Chartreux cat is a French feline with uncertain origins but a pleasant demeanor that has made it the unofficial cat of France and a beloved pet abroad. The breed is notable for its solid blue-gray coat with a slightly woolly texture, bright copper or orange eyes, and quiet but friendly nature.
The origin of the Chartreux is very well-established that the breed dates back to the 15th or 16th century. The breed has a religious background. The unique woolly coat of these cats points back to Syrian roots, and it was believed that Crusaders returning from Syria to France brought the ancestor of the breed along.
Once in France, the cats proved themselves to be an excellent means of controlling rodent populations. Many accounts of the Chartreux’s history point to French Carthusian monasteries keeping these cats as a defense against rats and mice.
In the 1920’s, a methodical Chartreux breeding program was started when sisters Christine and Suzanne Leger encountered a colony of blue-gray cats living on a small island off the coast of France. The cats were notable for their striking appearance and unique woolly coat and the Leger sisters began to domesticate and breed them. Thus, resulting a strong, healthy Shorthaired Blue cat with a lovely face and a powerful body. In 1931, the cats were on a display at a cat show in Paris and the modern Chartreux cat became recognizable.
The breed then imported to Britain, not only to be bred as its own breed, but also to enhance the body, coat type and coat color of the British Shorthair.
During World War II, the breed was almost lost but with the help of some dedicated breeders, it has been brought back. Selective crossbreeding with Russian Blue, British Shorthair, and Persian cats ensured that this centuries-old cat didn’t disappear.

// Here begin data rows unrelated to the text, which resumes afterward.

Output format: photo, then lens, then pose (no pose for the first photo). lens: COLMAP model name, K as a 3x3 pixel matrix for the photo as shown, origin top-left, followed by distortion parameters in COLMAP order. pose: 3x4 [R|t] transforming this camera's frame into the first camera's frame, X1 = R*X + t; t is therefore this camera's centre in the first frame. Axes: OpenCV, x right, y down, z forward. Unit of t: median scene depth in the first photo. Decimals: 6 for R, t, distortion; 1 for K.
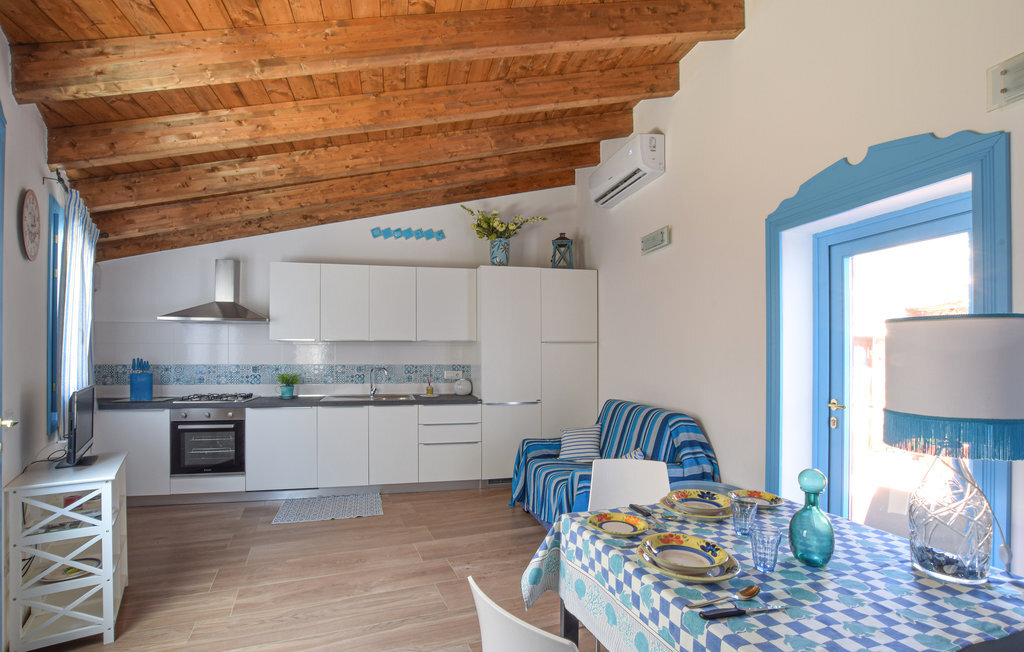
lens RADIAL K [[460.6, 0, 512.0], [0, 460.6, 351.5], [0, 0, 1]] dist [-0.000515, -0.000139]
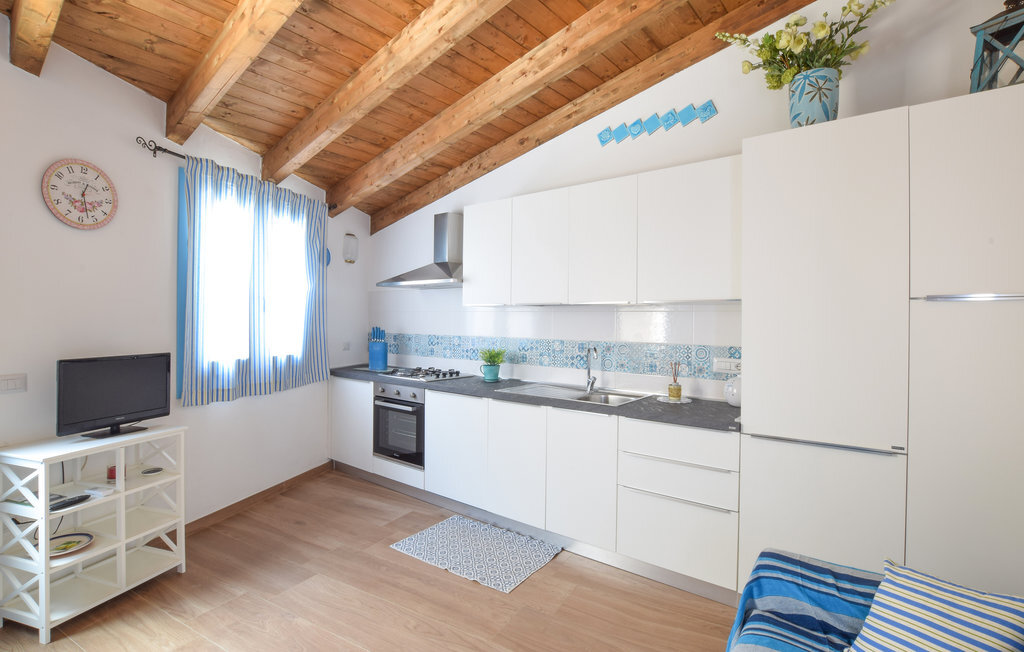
lens RADIAL K [[497.4, 0, 539.0], [0, 497.4, 321.6], [0, 0, 1]] dist [-0.015912, 0.000881]
pose [[0.616219, 0.003456, -0.787567, 0.217150], [-0.006434, 0.999979, -0.000647, 0.002015], [0.787549, 0.005466, 0.616228, 0.555008]]
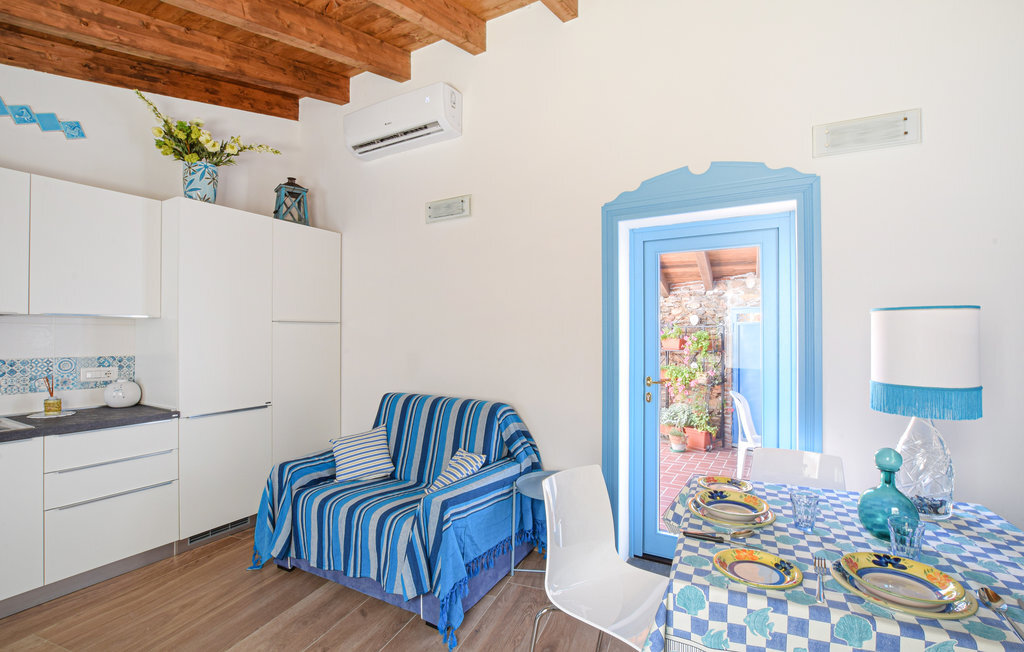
lens RADIAL K [[453.2, 0, 511.0], [0, 453.2, 330.3], [0, 0, 1]] dist [-0.020237, 0.000549]
pose [[0.698246, 0.006833, 0.715826, -0.196562], [-0.000585, 0.999960, -0.008975, -0.000136], [-0.715858, 0.005849, 0.698221, 0.271034]]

After the WWII, the breed grew in popularity in France. While first prized for its hunting prowess, the modern Chartreux became appreciated for its beautiful woolly coat, intelligence, and calm, friendly demeanor. In 1970, John and Helen Gamon brought the first Chartreux cats to the United States. This paved the way for the breed’s full acceptance into the Cat Fancier’s Association (CFA) in 1987.
The Chartreux is a medium-sized cat. She is heavily muscled and has heavy boning. She has a thick, rounded appearance. Males are larger than females.
As a powerful cat, all components should be well developed. She has a broad chest, a muscular neck, strong jaws, and a well developed muzzle. The legs are relatively thin but strong. She looks like what it originally was, a cat to keep rodents out of the barn and the house.
The coat of the Chartreux is thick and dense. It becomes much longer and thicker during the winter. The texture of the coat is relatively hard as it is protection for the cat.
- Weight: 6 to 8 kg
- Coat length: Short
- Amount of shedding: Medium
- Color: Blue, light ash to slate gray tone
- Pattern: Solid
Chartreux is a pleasant cat to have as a companion and of course best friend. She is easy going and placid. The breed can be a fiercely loyal, loving cat and will attach herself to every member of her family.
While the Chartreux will play, she actually doesn’t need hourly attention. If she is in the mood to play, she will bring a toy to you or your family members. She also plays well by herself. She is a good companion for single people as she plays in spurts and is comfortable by herself or with her parent.
- Lifespan: 11 to 15 years
- Active: Medium
- Intelligence: High
- Vocalize: Low
Chartreux has relatively few health problems and is a robust breed. However, there are a few potential health concerns that you need to be on the lookout for:
- Polycystic kidney disease: A condition where fluid-filled cysts impair the normal function of one or both kidneys.
- Struvite crystals: Small stones that form in the cat’s bladder as a result of too little hydration or an excessively alkaline diet.
- Luxating patella: Slipped kneecaps are sometimes a problem that plagues this cat breed.